Second Maratha War, 1802-1804
His cousin, Baji Rao II., succeeded him in 1795 as the seventh and last Peshwa. The northern Maratha house of Holkar now took the lead among the Marathas, and forced the Peshwa to seek protection from the English. By the treaty of Bassein in 1802, Baji Rao the Peshwa agreed to receive a British force to maintain him in his dominions. The northern Maratha houses combined to break down this treaty. The second Maratha war followed (1802-1804). General Wellesley (afterwards Duke of Wellington) crushed the forces of the Sindhia and Nagpur branches of the Marathas on the fields of Assaye and Argdum in the south, while Lord Lake disposed of the Maratha armies at Laswari and Delhi in the north. In 1804, Holkar was completely defeated at Dig. These campaigns led to large cessions of territory to the British, to the final overthrow of French influence in India, and to the restoration of the titular Delhi Emperor under the protection of the English.

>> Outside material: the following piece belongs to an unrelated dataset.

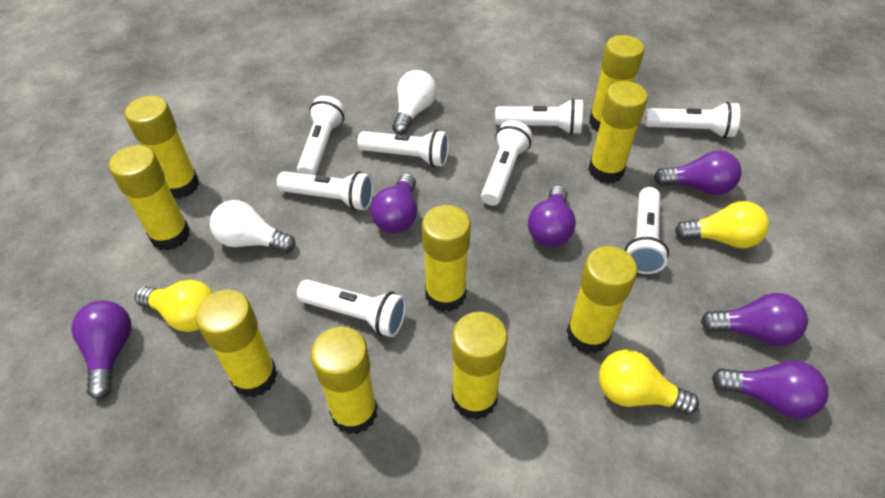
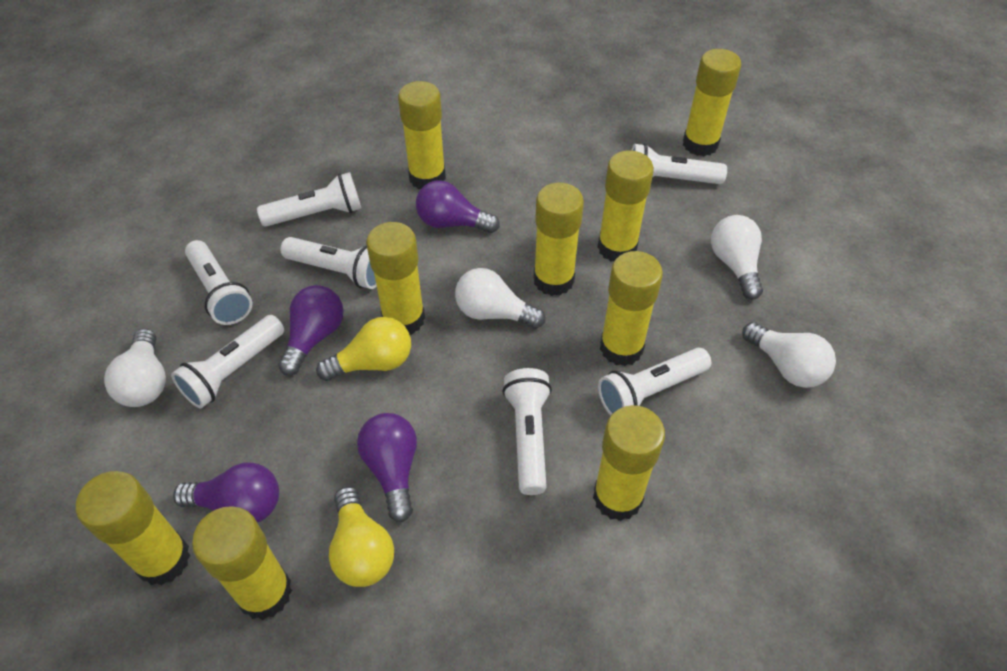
purple light bulb: [71,301,131,399] [371,173,417,233] [528,186,576,247] [654,151,741,195] [701,293,808,346] [712,361,828,419] = 6 -> [173,463,279,523] [278,285,344,376] [357,413,417,522] [416,180,500,233] = 4
white flashlight: [277,171,374,211] [297,96,345,175] [297,279,406,337] [357,129,449,167] [481,121,532,206] [495,98,583,135] [625,187,669,274] [645,102,740,138] = 8 -> [171,315,284,408] [185,240,252,325] [257,172,361,227] [281,237,377,289] [502,368,552,495] [598,348,711,415] [631,143,727,184] = 7
white light bulb: [210,200,295,253] [392,70,437,135] = 2 -> [104,329,166,407] [455,268,545,329] [711,215,763,300] [742,322,836,388] = 4
yellow light bulb: [135,280,213,332] [599,350,699,415] [675,201,769,249] = 3 -> [316,317,411,381] [329,486,394,587] = 2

Last Maratha War, 1817-1818
In 1817-1818, the Peshwa, Holkar, and the Bhonsla at Nagpur, took up arms, each on his own account, against the British, and were defeated in detail. That war broke the Maratha power for ever. The Peshwa, Baji Rao, surrendered himself to the British, and his territories were annexed to our Bombay Presidency. The Peshwa remained a British pensioner at Bithur, near Cawnpur in Northern India, on a magnificent allowance, till his death. His adopted son grew up into the infamous Nana Sahib of the Mutiny of 1857, when the last relic of the Peshwas disappeared from the eyes of men.